# I kind of know the answer but...



## Samurai (Nov 24, 2005)

Has anybody had success repairing a cracked graphite rod?I have a Outcast rod that got hit by a rock(don't ask )and there is three cracks about 3/4" where the impact happened.The funny thing is a freind asked me to repair a simular rod about a week ago and I told him it was not worth the risk of it snapping on a big fish.This pole has special "Mana",so I'm very hesitant to just wrap another rod.I know I'm asking for alot but any feedback/help appreciated.---I was thinking about attempting a repair by laying down some epoxy over the cracks,putting a layer of wrap and then flexcoat.I figure I'd take it to the park and try to snap it on the cast.If it breaks,I hope I don't get hurt.Fishing it"as is"is out of the question.---Aloha!!


----------



## Railroader (Apr 13, 2005)

You KNOW better than that, Samurai.... 

You gotta get another rod.


----------



## narfpoit (Jun 16, 2004)

Well if it is in the thicker part of the rod down near the butt and there arent any eyes in the way you might be able to find a carbon fiber sleeve to fit over it. 
http://www.solarcomposites.com/composites/carbon fiber sleeves.html

just find one with the correct inside diameter and slip it over the area after you roughed it up with a little sand paper and then wet it out with some epoxy. This shouldnt add much weight and hopefully will keep it from exploding on you. But really it all depends on how bad it was damaged to begin with.


----------



## Samurai (Nov 24, 2005)

Railroader said:


> You KNOW better than that, Samurai....
> 
> You gotta get another rod.


I was hoping someone had a magic wand I could wave over it and a few voodoo chants and kapoof,new rod. In my mind I know I need a new blank but just don't want to admit it.---The problem is if I go get a new blank,I'm bound to come home with two more and probally a new reel.Wait,now how is that bad?---Aloha!!


----------



## Fisher (May 22, 2006)

*Aloha!*



Samurai said:


> I was hoping someone had a magic wand I could wave over it and a few voodoo chants and kapoof,new rod. In my mind I know I need a new blank but just don't want to admit it.---The problem is if I go get a new blank,I'm bound to come home with two more and probally a new reel.Wait,now how is that bad?---Aloha!!

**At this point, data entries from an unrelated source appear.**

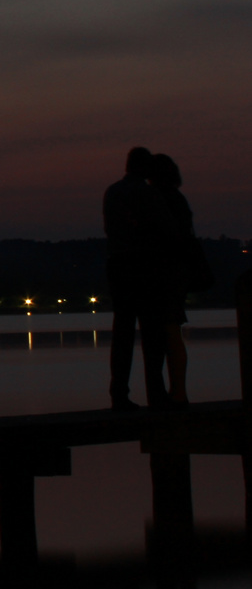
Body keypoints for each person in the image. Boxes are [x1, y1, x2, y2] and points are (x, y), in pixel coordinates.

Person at [102, 146, 169, 409]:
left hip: (117, 265)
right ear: (144, 168)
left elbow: (110, 228)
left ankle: (119, 392)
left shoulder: (113, 192)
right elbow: (164, 229)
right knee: (152, 333)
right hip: (144, 265)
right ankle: (157, 393)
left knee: (123, 332)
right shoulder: (147, 194)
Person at [149, 153, 193, 407]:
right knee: (172, 330)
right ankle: (178, 391)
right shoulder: (178, 200)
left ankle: (177, 392)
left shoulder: (161, 200)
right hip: (178, 272)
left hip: (166, 273)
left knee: (169, 331)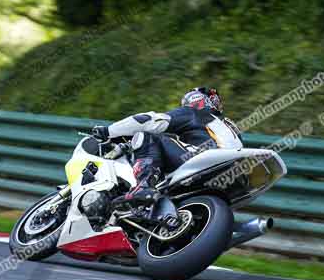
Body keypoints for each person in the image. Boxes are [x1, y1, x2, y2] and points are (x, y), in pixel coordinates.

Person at [91, 87, 242, 209]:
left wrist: (108, 131)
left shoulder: (193, 113)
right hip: (232, 176)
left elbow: (147, 121)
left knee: (146, 136)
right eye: (215, 100)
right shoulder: (230, 128)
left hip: (203, 160)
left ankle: (143, 186)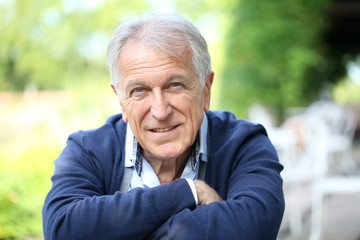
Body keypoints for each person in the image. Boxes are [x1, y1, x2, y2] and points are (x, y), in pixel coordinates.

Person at [42, 12, 285, 240]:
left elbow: (255, 228)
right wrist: (189, 191)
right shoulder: (86, 150)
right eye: (139, 90)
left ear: (206, 89)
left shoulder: (245, 143)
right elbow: (63, 228)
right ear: (121, 101)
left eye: (175, 85)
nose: (160, 111)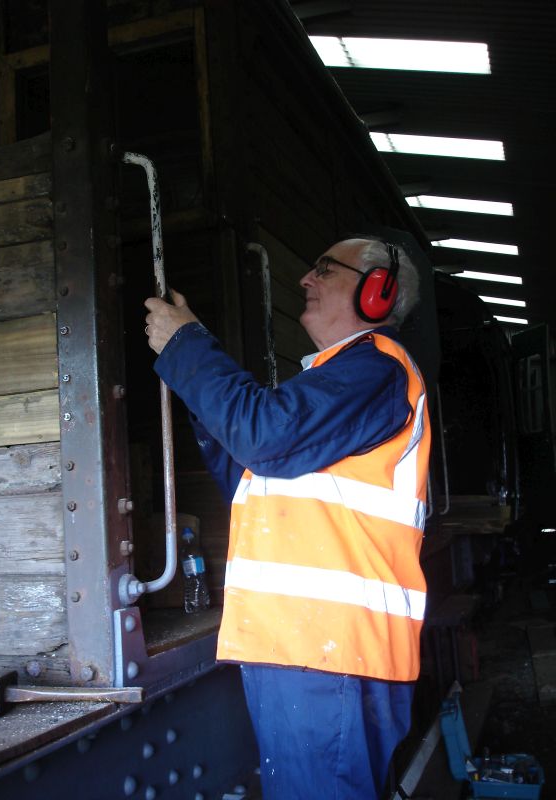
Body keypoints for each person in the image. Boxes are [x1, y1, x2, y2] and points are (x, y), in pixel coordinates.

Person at [144, 236, 430, 800]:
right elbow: (255, 471)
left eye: (324, 268)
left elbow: (264, 437)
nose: (305, 279)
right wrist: (199, 382)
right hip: (310, 648)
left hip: (333, 650)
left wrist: (188, 347)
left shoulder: (375, 368)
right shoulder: (338, 378)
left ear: (378, 291)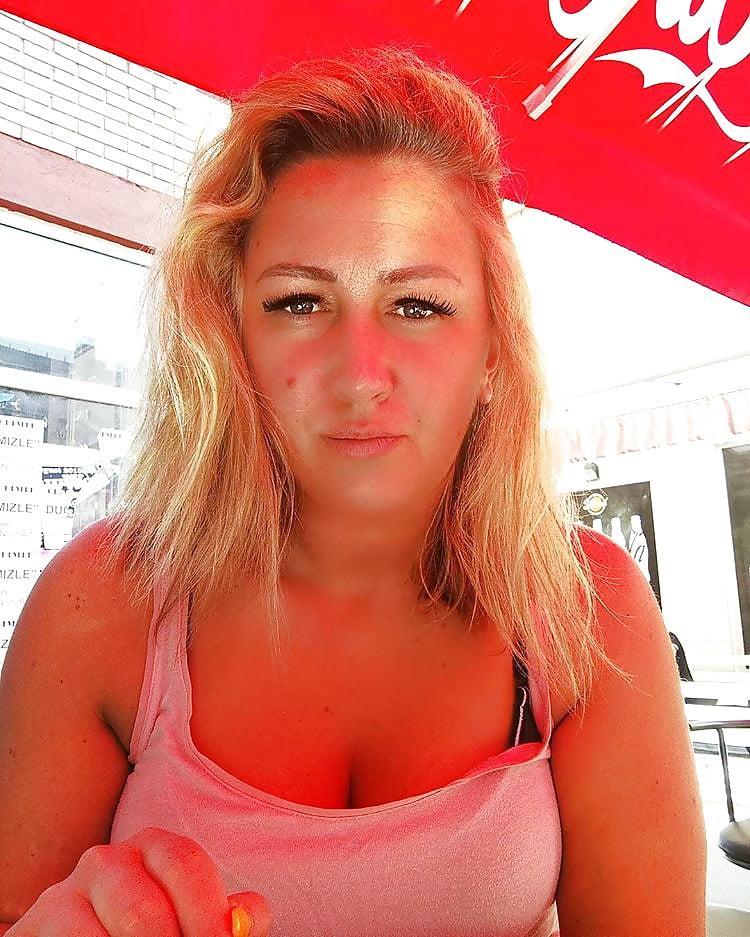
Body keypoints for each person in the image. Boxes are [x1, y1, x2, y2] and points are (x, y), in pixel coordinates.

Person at [0, 45, 707, 937]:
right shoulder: (102, 603)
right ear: (232, 338)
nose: (361, 374)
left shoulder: (587, 612)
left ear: (493, 352)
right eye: (299, 301)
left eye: (419, 305)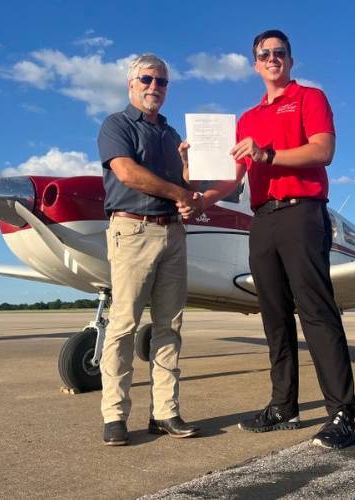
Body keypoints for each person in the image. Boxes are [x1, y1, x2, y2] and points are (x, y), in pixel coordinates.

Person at [189, 30, 355, 449]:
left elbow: (323, 150)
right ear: (255, 64)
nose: (272, 59)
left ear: (290, 59)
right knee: (274, 317)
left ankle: (342, 413)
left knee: (315, 311)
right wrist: (195, 192)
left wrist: (268, 155)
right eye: (264, 54)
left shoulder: (309, 98)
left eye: (279, 53)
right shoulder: (245, 120)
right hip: (262, 219)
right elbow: (233, 179)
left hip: (302, 212)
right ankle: (284, 406)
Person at [97, 53, 202, 446]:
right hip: (132, 230)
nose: (154, 87)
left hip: (173, 233)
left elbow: (187, 184)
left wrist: (189, 169)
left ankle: (165, 412)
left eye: (161, 82)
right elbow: (126, 172)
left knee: (169, 327)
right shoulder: (116, 125)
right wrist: (180, 192)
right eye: (147, 79)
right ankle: (115, 415)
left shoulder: (173, 136)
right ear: (131, 84)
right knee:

Actually there is a voodo chant I know to mend fishing rods that have been damaged by a big stone! It goes like this;I...M....A....T...T..hocus pocus malle malle who u . rod be gone!! Dude your in hawaii


----------



## Ed K (Mar 1, 2007)

go to www.rodbuilding.org and do a search on blank repair they have a lot of good info. you might be able to save it.


----------